To follow in the footsteps of a manager who had won so much, at regular intervals, meant the bar was raised to an unattainable level.
Only winning the Premier League or the Champions League would have quenched the thirst of those inside the corridors at Old Trafford.
The Glazers’ ambitions, both financial and on-field, mean they need to be regularly feasting at European football’s top table.
So, the dreadful performance from the champions at Goodison Park – and United’s failure to earn a Champions League spot for next season – meant the writing was on the wall for David Moyes.
The gloating Evertonians chanted ‘You’re getting sacked in the morning’ and it was a little mischievous to think if Moyes was to go, would United looking at Roberto Martinez as a possible replacement?
Probably not. Once bitten, twice shy when it comes to picking a manager who has a good record at medium-sized clubs, but with no pedigree at the top.
When United picked Moyes, it seemed the right fit. Even Fergie approved. But it just never really worked. The team never showed the flamboyance that United have become famed for, wing play abandoned for a more laboured approach, and Moyes’s record in the transfer market does not make for pretty reading.
What worked for Everton, clearly did not provide the necessary success at United.
So where do Manchester United go from here?
Many thought, myself included, that Jose Mourinho was the man to replace Fergie but that boat sailed when he returned to Stamford Bridge.
To replace Fergie you need a coach with broad enough shoulders to carry the club’s weight of expectation and an ego which can survive the continual pressure which surrounds Old Trafford.
Just like some great players have donned the United red over the years only to fail to cope with the expectation and pressure inside Old Trafford, managers, too, face unique obligations.
Remember Ron Atkinson? A larger-than-life character who enjoyed good times at United.

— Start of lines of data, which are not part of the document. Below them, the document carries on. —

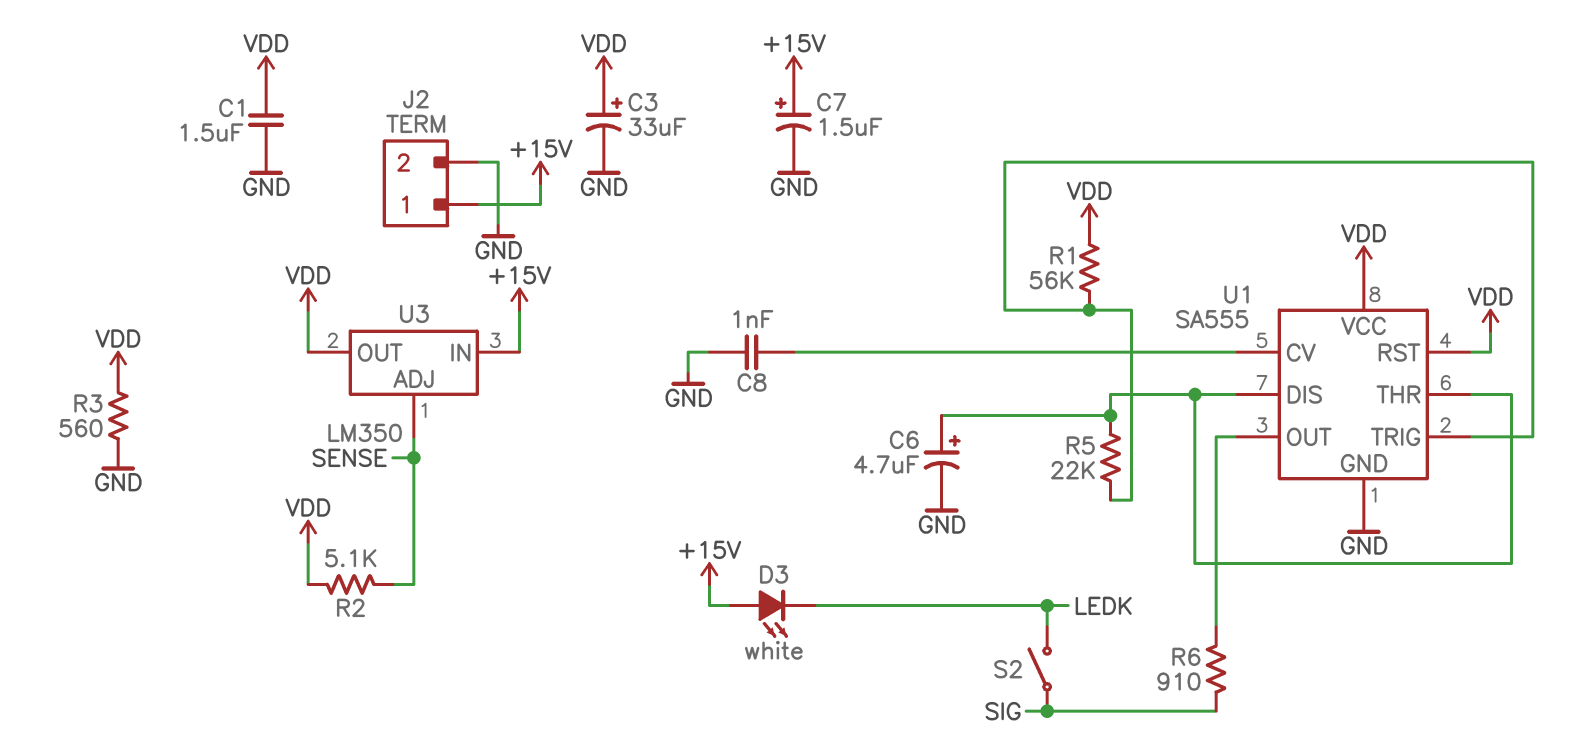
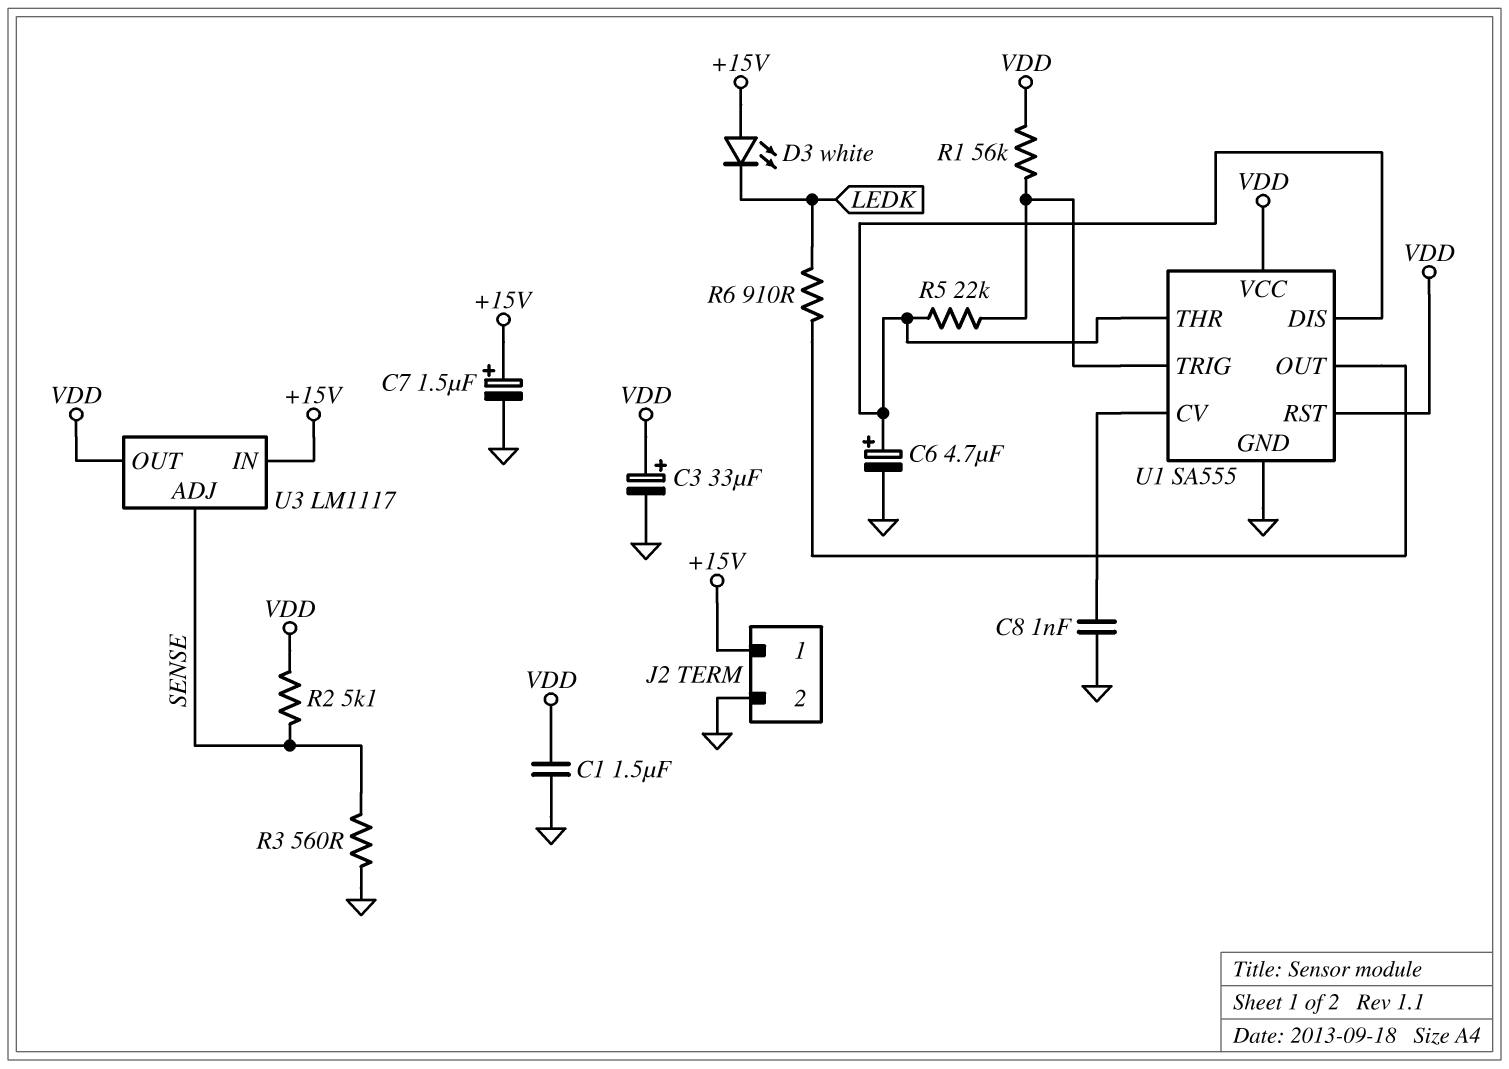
R3: 560 (GND, VDD) -> 560 (GND, SENSE)
R6: 910 (SIG, U1/OUT) -> 910 (LEDK, U1/OUT)
S2: switch (LEDK, SIG) -> none
U3: LM350 -> LM1117

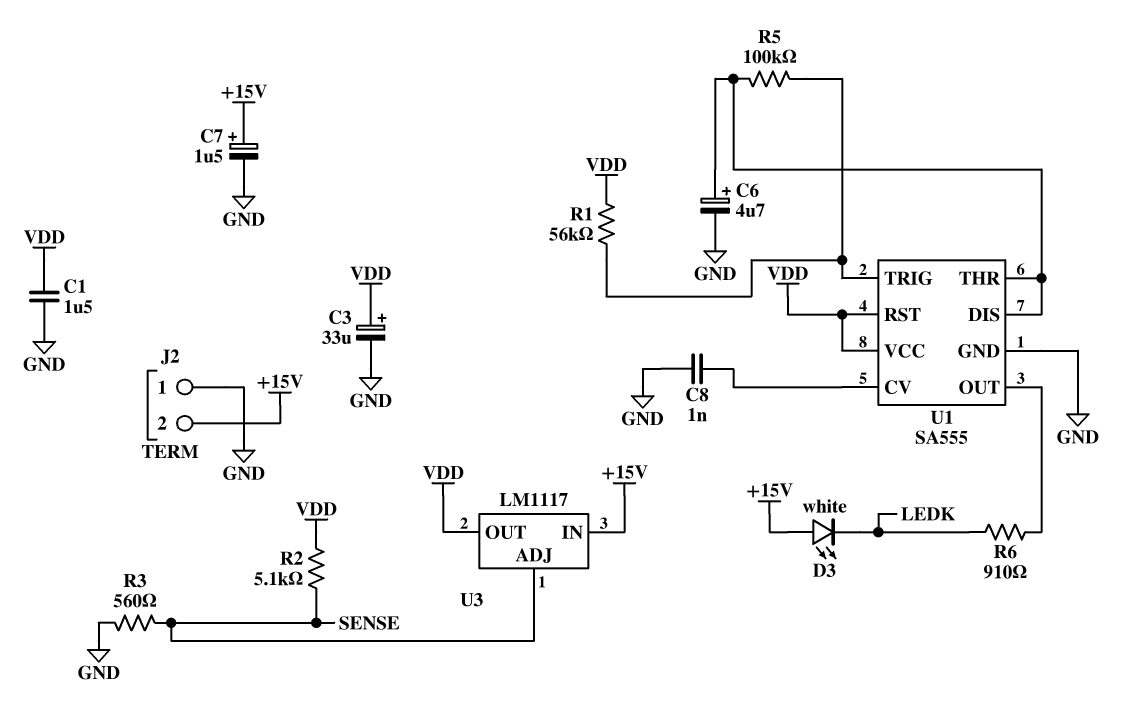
J2 pin 1: +15V -> GND
J2 pin 2: GND -> +15V
R5: 22k (U1/DIS, U1/TRIG) -> 100k (U1/DIS, U1/TRIG)

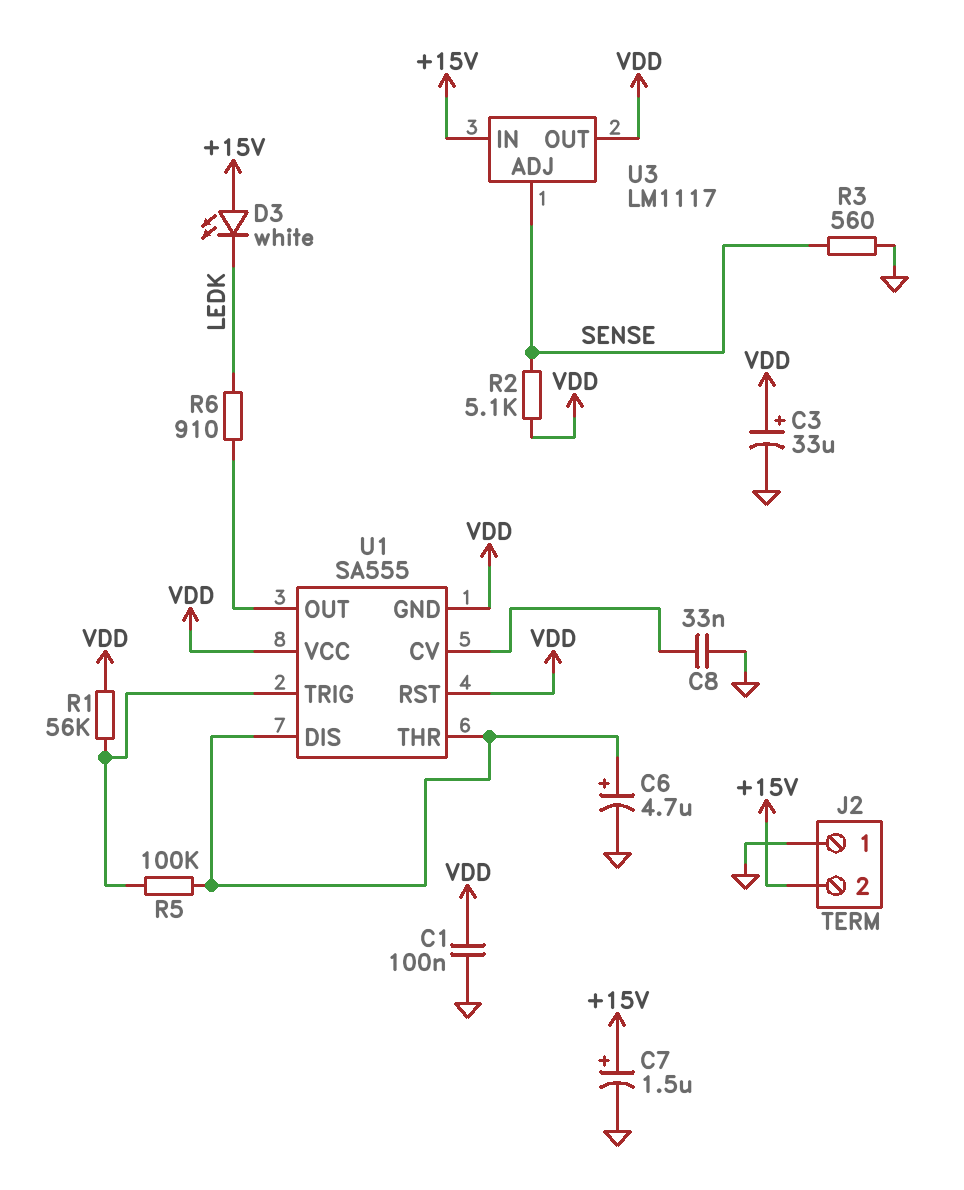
C1: 1.5uF (GND, VDD) -> 100nF (GND, VDD)
C8: 1nF (GND, U1/CV) -> 33nF (GND, U1/CV)
U1 pin GND: GND -> VDD

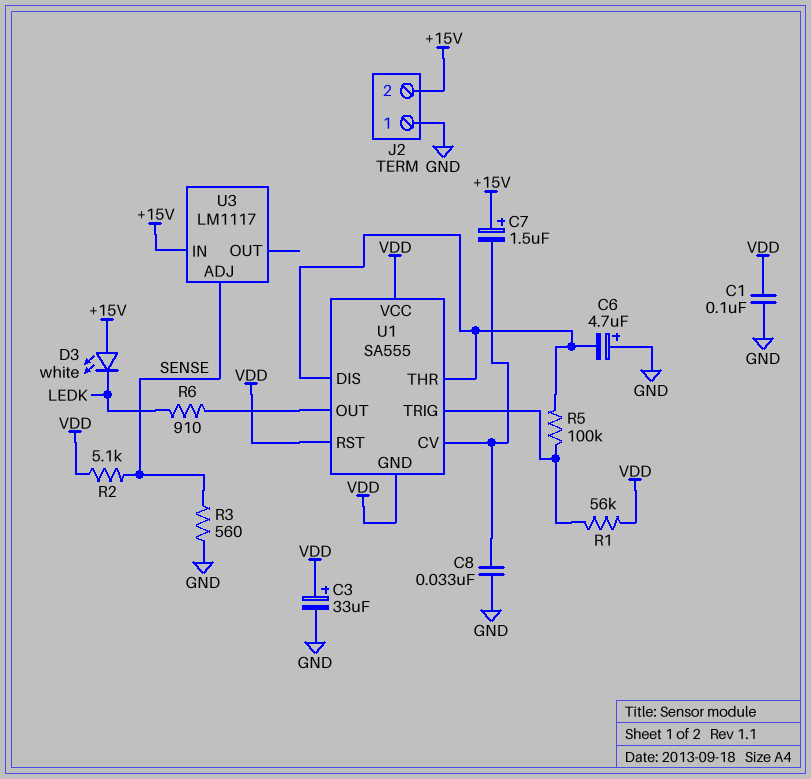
C6: 4.7uF (plus U1/DIS, minus GND) -> 4.7uF (plus GND, minus U1/DIS)
C7: 1.5uF (plus +15V, minus GND) -> 1.5uF (plus +15V, minus U1/CV)
U3 pin OUT: VDD -> none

That is why United must now choose wisely.
It has to be a manager with experience at the very top, and a calibre that will see him cut through the troubled waters that will surround the club for the next 12 months.
For this current squad is in dire need of rebuilding.
They have three quality strikers in Wayne Rooney, Robin Van Persie and Danny Welbeck, a top goalkeeper in David de Gea, and acquired Juan Mata for midfield.
But after that I am struggling to think of any player who is top drawer. Potential, yes, but enough for an assault on the championship again? No.
A new back four is needed, two central midfielders and a thick skin to avoid a similar unhappy ending to Moyes.
Could things get any worse for United fans? Well, Liverpool and Manchester City are the two key protaganists in the race to succeed them as Premier League champions. Oh, happy days.